Des autorités alertées en vain

 Le 27 novembre 2021, l’avocat de Baktash Abtin, Me Naser Zarafshan, également membre de l’Association des écrivains iraniens, avait alerté les responsables de la prison d’une dégradation de l’état de santé de Baktash Abtin, qui présentait de la fièvre, des courbatures et de la toux. Il ne sera transféré à l’hôpital public de Taleghani à Téhéran que huit jours plus tard, le 5 décembre. “Durant six jours, ni la famille, ni les proches du journaliste qui était enchaîné à son lit, n’ont su ce qu’il avait réellement. Les gardiens refusaient même que sa famille lui apporte un jus de fruit”, a expliqué Me Zarafshan à RSF.

Il faudra attendre le 5 décembre pour que l’écrivain soit transféré dans un hôpital public, alors qu’il avait développé une forme sévère de Covid-19 et que plus de 78% de ses poumons étaient atteints par l’infection. “C’était trop tard”, déplore son avocat auprès de RSF. L’état de santé de Baktash Abtin était pourtant déjà préoccupant : en avril 2021, le journaliste avait été infecté une première fois par le coronavirus et avait aussi été tardivement pris en charge. Les appels de plusieurs médecins demandant sa libération, estimant que son état de santé était incompatible avec son maintien en détention, étaient depuis restés sans réponse.

Inquiétude pour d’autres journalistes emprisonnés

Le sort d’autres journalistes malades inspire la plus grande inquiétude. L’un des plus vieux journalistes emprisonnés du monde, Kayvan Samimi Behbahani (73 ans) est maintenu en détention, malgré une attestation des médecins affirmant que son état de santé est incompatible avec la prison. Sa situation pourrait rapidement empirer après la publication d’une lettre dans laquelle il accuse les responsables de la justice iranienne d’être responsables de la mort de son co-détenu Baktash Abtin. Le rédacteur en chef du mensuel Iran Farda pourrait ainsi être transféré dans une autre prison, mettant sa vie en danger.

Par ailleurs, de nombreux autres journalistes de l’Association des écrivains iraniens, la plus ancienne organisation de la société civile du pays, sont emprisonnés, dont Reza Khandan Mahabadi, Kayvan Bagen et Khosro Sadeghi Borjeni. Ses activités ont toujours été interdites, que ce soit sous le régime du shah ou de la révolution islamique. Deux de ses responsables, les écrivains et journalistes Mohamad Makhtari et Mohammad Jafar Pouyandeh, ont été assassinés en 1998.

Morts en prison

 Ce n’est pas la première fois qu’un journaliste iranien décède en prison.
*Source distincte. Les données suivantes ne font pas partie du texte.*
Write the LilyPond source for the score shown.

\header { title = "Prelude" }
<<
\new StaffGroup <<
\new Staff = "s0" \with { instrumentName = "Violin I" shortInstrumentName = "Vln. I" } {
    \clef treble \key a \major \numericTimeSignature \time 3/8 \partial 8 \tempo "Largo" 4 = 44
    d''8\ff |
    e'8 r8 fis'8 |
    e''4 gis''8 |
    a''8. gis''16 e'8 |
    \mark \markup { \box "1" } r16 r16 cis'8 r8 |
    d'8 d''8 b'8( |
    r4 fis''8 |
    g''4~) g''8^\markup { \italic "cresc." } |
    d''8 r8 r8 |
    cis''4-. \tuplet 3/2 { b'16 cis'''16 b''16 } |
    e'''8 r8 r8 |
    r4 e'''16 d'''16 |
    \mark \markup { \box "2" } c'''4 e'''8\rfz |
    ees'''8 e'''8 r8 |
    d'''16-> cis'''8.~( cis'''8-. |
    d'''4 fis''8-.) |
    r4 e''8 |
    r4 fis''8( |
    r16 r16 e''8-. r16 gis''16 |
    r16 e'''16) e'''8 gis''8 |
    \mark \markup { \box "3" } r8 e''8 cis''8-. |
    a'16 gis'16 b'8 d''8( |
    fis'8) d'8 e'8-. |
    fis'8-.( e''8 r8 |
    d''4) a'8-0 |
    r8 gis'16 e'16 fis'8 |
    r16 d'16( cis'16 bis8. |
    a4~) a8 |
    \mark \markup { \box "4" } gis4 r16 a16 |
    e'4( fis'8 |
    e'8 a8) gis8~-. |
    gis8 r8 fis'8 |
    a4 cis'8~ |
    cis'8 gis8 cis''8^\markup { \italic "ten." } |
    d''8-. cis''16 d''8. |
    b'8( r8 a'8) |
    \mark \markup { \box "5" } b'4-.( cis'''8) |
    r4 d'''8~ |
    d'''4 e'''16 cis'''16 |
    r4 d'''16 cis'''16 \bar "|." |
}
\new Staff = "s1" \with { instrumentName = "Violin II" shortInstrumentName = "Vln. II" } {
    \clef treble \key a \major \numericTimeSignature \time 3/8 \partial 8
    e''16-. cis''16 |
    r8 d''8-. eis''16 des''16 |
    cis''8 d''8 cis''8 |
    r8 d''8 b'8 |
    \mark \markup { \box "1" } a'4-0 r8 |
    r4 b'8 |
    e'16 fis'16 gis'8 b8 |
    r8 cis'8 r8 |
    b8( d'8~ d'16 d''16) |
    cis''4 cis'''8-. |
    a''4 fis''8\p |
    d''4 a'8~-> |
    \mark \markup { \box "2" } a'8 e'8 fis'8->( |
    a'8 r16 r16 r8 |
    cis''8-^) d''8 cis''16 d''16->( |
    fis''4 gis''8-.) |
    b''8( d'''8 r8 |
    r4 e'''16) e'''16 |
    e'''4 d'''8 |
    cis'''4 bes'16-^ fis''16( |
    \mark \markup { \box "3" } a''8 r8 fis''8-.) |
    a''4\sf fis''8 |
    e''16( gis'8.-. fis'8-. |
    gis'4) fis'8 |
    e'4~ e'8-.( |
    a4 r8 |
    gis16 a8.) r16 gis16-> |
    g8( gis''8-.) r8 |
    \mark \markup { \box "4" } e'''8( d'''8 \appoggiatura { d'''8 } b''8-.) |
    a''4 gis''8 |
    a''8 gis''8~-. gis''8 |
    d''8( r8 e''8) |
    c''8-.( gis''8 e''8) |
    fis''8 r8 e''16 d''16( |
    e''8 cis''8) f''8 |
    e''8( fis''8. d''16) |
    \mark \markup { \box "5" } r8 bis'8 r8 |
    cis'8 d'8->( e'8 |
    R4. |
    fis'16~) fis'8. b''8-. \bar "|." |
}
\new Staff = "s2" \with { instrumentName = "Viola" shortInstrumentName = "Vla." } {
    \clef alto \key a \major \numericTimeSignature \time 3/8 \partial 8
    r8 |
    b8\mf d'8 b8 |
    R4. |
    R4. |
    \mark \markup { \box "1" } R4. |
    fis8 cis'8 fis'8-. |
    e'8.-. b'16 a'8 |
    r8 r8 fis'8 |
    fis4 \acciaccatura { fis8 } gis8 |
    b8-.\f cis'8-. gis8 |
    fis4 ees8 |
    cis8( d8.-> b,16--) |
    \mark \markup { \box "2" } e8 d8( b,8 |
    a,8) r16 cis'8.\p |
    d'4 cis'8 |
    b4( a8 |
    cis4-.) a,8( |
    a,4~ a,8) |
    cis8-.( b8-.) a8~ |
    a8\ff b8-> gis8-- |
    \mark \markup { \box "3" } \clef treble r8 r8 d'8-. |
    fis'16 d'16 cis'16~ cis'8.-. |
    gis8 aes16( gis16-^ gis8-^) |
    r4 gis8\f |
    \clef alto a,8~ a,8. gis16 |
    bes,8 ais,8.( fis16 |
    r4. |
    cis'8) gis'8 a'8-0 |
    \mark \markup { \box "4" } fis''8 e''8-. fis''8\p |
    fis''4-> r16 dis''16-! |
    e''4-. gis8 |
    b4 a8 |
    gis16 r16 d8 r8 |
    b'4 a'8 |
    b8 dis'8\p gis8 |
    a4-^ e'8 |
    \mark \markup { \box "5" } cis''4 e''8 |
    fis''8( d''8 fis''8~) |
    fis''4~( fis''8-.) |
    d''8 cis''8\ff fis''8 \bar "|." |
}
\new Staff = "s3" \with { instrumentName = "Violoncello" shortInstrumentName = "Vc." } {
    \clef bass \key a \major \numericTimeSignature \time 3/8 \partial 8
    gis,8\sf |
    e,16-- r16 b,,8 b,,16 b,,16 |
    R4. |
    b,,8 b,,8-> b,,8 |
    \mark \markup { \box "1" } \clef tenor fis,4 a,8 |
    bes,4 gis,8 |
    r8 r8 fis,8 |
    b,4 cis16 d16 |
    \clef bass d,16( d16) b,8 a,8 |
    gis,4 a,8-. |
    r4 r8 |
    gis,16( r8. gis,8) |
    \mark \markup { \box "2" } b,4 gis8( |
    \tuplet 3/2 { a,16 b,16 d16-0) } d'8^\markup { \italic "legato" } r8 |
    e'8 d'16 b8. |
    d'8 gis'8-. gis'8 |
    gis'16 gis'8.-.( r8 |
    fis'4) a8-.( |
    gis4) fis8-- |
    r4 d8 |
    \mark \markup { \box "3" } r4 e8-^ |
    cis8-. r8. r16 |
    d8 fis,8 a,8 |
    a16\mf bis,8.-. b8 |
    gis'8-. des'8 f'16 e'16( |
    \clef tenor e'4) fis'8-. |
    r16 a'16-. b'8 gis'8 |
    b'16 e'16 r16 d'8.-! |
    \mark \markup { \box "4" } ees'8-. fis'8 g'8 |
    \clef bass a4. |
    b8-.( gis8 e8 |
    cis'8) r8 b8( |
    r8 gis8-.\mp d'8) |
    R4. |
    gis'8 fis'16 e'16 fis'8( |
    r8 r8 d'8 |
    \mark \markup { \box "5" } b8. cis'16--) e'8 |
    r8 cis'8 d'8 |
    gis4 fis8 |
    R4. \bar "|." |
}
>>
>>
Le 10 juillet 2003, Zahra Kazemi, journaliste irano-canadienne de 54 ans, a succombé après avoir subi des actes de torture en détention. Le blogueur Omidreza Mirsayafi, arrêté le 7 février 2009, est décédé le 18 mars 2009 dans des circonstances troubles. Hoda Saber, journaliste d’Iran-e-Farda, 52 ans, emprisonné en août 2010, est décédé l’année suivante d’une crise cardiaque. Le 3 novembre 2012, le blogueur Sattar Beheshti a lui aussi été tué en détention, dans un centre de la cyberpolice iranienne (la FTA). Les auteurs et les commanditaires de ces crimes toujours n’ont pas été  traduits en justice.

La république islamique d’Iran figure à la 174e place sur 180 au Classement mondial de la liberté de la presse établi par RSF en 2021.